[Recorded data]
....

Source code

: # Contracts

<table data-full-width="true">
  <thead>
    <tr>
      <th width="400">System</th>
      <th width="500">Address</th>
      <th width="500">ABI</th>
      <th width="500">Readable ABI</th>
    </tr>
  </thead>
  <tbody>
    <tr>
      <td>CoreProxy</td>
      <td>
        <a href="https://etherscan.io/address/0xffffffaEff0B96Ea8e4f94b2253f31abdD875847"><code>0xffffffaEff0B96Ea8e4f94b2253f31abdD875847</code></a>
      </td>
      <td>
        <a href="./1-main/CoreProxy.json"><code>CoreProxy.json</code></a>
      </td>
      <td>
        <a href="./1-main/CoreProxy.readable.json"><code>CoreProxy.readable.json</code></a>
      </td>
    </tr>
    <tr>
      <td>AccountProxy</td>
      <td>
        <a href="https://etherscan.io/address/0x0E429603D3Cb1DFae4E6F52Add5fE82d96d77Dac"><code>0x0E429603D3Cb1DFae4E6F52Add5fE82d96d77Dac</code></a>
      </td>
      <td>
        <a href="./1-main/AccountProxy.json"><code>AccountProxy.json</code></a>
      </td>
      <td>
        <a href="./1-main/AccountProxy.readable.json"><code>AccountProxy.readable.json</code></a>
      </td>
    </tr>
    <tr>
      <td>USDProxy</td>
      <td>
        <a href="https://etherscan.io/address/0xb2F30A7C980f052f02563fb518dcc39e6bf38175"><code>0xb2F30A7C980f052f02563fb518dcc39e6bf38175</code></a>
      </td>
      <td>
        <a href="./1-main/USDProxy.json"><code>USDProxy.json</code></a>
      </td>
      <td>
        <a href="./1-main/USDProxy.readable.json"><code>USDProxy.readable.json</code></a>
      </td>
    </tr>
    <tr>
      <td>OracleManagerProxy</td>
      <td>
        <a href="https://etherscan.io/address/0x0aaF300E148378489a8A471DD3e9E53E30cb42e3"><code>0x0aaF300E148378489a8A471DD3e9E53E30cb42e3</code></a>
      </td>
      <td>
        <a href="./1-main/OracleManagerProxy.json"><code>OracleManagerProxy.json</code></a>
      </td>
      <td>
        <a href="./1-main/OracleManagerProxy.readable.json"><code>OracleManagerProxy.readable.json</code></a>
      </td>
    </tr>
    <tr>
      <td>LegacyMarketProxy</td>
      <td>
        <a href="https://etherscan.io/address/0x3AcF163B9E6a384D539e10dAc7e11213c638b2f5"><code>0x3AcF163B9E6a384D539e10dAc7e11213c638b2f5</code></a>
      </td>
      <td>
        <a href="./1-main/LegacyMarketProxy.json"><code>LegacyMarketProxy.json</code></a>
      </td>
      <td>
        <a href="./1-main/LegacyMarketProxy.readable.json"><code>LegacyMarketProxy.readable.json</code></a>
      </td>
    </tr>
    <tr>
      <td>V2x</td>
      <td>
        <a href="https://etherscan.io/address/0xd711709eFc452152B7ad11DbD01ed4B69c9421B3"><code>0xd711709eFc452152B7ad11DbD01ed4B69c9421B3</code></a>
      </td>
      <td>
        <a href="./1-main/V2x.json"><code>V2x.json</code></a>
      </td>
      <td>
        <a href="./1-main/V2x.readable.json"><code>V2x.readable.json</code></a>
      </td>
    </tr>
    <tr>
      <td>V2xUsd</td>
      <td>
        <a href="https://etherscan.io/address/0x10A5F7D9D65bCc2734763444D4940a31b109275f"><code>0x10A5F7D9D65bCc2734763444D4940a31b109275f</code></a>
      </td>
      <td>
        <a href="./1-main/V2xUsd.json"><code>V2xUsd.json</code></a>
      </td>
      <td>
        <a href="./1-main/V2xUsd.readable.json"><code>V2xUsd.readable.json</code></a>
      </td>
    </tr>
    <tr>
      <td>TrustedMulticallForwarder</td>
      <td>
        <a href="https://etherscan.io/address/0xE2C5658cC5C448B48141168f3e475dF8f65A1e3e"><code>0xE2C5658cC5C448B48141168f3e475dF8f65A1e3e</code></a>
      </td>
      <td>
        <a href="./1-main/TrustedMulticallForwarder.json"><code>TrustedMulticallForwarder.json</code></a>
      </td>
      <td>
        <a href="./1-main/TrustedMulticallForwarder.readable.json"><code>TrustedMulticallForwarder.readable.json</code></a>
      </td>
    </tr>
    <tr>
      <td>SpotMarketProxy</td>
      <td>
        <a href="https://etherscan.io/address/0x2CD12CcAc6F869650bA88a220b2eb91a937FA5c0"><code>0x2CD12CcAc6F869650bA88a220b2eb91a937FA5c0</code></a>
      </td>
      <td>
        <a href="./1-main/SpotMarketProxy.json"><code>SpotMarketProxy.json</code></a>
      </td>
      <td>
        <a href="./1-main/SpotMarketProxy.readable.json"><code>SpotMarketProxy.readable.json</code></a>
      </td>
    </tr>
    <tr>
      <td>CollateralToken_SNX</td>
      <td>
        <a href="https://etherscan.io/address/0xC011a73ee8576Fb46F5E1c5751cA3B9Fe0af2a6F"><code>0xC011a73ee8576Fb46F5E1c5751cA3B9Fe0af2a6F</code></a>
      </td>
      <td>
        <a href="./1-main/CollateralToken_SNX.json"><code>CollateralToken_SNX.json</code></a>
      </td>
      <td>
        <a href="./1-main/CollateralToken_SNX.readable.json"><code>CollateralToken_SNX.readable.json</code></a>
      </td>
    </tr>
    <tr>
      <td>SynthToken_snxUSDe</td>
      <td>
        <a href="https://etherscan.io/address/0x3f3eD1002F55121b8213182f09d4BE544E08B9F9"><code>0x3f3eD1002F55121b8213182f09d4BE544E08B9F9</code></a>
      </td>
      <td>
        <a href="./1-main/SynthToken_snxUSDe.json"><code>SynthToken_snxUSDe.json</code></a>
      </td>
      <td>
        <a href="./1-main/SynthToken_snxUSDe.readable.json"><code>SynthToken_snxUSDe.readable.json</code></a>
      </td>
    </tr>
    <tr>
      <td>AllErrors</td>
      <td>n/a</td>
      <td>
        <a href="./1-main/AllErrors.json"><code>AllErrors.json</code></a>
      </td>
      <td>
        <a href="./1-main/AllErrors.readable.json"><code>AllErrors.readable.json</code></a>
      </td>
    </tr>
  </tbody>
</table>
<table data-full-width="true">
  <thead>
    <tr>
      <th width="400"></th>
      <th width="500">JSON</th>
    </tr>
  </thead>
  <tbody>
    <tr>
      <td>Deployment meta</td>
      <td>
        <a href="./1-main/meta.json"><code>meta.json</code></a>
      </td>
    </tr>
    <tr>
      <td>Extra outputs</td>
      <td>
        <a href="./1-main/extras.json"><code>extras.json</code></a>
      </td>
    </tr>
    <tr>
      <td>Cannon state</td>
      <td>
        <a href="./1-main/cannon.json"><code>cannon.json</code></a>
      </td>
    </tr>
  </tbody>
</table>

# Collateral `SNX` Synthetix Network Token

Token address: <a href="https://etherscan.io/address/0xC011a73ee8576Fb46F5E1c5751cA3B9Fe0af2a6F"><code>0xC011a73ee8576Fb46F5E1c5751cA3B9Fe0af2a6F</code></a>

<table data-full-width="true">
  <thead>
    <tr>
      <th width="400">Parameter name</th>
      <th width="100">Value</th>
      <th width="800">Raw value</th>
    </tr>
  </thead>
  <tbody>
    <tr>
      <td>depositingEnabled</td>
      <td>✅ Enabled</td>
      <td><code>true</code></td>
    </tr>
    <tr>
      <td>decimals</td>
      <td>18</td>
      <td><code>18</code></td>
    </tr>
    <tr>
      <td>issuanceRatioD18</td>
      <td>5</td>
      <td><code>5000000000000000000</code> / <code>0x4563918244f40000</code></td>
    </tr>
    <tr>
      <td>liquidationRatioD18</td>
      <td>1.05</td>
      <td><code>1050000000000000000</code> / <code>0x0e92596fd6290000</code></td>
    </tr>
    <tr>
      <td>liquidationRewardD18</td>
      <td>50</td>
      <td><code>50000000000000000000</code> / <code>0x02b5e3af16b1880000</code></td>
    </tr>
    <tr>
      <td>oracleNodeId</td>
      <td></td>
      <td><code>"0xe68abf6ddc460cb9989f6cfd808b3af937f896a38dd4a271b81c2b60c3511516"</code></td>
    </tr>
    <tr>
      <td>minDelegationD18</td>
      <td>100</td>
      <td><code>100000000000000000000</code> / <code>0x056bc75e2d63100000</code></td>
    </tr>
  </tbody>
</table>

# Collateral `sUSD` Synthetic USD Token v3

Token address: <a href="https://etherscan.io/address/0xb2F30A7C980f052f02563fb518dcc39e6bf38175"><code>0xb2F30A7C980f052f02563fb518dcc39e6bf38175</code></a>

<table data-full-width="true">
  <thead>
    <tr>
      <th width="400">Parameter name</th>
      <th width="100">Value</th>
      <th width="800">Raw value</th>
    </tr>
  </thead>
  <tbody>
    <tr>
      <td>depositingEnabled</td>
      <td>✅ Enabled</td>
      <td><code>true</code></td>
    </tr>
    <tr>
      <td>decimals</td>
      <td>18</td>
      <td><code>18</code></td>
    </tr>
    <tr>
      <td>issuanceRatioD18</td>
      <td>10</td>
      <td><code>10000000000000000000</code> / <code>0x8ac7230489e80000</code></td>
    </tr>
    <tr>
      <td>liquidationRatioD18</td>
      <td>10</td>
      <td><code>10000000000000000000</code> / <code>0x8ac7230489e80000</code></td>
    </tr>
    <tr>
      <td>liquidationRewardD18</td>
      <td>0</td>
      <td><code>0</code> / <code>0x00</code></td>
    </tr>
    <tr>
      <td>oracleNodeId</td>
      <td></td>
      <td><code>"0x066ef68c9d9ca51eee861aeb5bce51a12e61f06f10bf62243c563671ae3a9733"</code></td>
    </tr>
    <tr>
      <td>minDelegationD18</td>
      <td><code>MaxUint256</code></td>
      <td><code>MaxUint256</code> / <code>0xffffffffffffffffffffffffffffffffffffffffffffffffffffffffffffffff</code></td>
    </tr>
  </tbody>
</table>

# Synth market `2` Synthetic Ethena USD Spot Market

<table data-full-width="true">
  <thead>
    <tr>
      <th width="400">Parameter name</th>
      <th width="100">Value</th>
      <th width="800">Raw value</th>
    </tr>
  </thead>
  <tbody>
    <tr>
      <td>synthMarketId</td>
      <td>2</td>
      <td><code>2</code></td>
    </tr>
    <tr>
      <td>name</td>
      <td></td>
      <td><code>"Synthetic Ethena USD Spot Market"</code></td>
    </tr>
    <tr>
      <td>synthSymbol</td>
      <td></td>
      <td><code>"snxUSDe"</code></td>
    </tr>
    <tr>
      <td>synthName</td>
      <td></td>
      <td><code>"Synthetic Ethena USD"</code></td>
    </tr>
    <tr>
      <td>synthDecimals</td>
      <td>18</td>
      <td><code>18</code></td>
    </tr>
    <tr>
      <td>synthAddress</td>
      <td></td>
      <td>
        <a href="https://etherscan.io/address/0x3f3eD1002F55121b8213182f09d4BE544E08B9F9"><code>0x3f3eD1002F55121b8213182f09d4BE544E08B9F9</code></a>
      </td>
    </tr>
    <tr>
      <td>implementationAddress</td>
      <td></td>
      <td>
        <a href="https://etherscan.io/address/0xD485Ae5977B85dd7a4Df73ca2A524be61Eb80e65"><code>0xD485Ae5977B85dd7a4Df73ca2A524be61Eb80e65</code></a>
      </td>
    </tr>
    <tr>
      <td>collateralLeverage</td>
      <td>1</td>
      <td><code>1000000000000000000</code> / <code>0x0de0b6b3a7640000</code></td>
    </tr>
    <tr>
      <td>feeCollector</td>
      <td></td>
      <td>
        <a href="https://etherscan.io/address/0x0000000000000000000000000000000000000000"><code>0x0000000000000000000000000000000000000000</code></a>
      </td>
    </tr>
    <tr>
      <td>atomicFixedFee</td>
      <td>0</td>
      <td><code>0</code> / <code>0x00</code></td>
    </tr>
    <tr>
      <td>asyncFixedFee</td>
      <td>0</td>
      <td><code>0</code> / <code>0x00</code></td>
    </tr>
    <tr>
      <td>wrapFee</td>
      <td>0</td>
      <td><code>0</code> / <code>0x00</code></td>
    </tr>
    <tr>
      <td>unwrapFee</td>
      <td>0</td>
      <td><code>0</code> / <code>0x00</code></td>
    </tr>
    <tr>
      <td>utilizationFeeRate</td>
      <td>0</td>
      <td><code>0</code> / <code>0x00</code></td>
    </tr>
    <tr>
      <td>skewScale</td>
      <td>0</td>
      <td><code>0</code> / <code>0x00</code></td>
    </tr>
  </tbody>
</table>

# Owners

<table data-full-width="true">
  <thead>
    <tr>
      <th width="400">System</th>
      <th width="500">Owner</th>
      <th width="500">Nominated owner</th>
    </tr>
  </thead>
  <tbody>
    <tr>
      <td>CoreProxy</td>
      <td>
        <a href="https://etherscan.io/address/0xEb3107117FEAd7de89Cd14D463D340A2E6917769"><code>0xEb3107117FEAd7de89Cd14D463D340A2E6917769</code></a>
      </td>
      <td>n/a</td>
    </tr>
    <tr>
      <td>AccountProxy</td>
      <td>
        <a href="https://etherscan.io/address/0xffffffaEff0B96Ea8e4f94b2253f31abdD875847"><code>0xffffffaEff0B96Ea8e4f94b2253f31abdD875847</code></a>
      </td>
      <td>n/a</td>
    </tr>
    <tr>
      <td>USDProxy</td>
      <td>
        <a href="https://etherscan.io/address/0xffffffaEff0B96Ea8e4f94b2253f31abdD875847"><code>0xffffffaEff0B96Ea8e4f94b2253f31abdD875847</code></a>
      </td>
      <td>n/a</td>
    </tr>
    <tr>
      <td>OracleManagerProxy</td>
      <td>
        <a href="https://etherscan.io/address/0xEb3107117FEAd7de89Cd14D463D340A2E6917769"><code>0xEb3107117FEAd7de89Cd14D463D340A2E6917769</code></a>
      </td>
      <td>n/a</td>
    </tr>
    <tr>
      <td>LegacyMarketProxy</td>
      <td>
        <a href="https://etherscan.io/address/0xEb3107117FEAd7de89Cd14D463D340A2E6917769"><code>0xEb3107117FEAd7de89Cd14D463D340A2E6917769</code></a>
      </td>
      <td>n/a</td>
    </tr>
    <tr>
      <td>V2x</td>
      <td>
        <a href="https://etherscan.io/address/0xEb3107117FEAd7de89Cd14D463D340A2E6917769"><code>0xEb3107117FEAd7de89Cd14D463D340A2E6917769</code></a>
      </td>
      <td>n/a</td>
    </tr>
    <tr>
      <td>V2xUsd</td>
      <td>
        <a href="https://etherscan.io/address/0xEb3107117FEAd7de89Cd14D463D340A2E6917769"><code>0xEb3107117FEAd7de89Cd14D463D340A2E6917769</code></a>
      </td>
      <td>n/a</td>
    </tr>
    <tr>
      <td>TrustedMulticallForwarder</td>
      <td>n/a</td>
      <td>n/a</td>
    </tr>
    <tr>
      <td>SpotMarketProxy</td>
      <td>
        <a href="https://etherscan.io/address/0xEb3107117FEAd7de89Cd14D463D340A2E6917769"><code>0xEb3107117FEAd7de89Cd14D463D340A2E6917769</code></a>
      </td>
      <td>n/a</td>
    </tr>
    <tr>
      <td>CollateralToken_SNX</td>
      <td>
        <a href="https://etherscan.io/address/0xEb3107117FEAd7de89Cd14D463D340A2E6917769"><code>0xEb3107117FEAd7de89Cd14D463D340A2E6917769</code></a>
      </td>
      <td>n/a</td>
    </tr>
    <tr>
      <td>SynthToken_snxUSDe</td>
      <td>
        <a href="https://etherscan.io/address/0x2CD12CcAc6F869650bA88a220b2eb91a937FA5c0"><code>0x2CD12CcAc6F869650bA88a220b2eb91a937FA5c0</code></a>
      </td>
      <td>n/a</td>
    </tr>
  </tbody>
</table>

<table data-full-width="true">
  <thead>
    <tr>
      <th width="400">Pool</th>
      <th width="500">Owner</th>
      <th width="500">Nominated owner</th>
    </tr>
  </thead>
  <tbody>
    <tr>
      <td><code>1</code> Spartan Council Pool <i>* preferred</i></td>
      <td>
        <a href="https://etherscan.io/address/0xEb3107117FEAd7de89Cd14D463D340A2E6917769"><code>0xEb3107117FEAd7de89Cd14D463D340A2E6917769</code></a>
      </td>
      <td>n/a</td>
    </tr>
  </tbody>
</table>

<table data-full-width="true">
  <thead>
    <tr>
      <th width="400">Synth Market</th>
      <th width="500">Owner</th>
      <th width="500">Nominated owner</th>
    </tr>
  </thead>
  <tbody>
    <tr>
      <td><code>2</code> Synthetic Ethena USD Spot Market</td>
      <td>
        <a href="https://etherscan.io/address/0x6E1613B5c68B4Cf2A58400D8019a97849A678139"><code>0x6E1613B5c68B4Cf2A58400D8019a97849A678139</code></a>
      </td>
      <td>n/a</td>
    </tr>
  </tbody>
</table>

....

REQUEST:
Return only those lines of the records that contain the string "Synthetic".

RESULT OF THE TASK:
# Collateral `sUSD` Synthetic USD Token v3
# Synth market `2` Synthetic Ethena USD Spot Market
      <td><code>"Synthetic Ethena USD Spot Market"</code></td>
      <td><code>"Synthetic Ethena USD"</code></td>
      <td><code>2</code> Synthetic Ethena USD Spot Market</td>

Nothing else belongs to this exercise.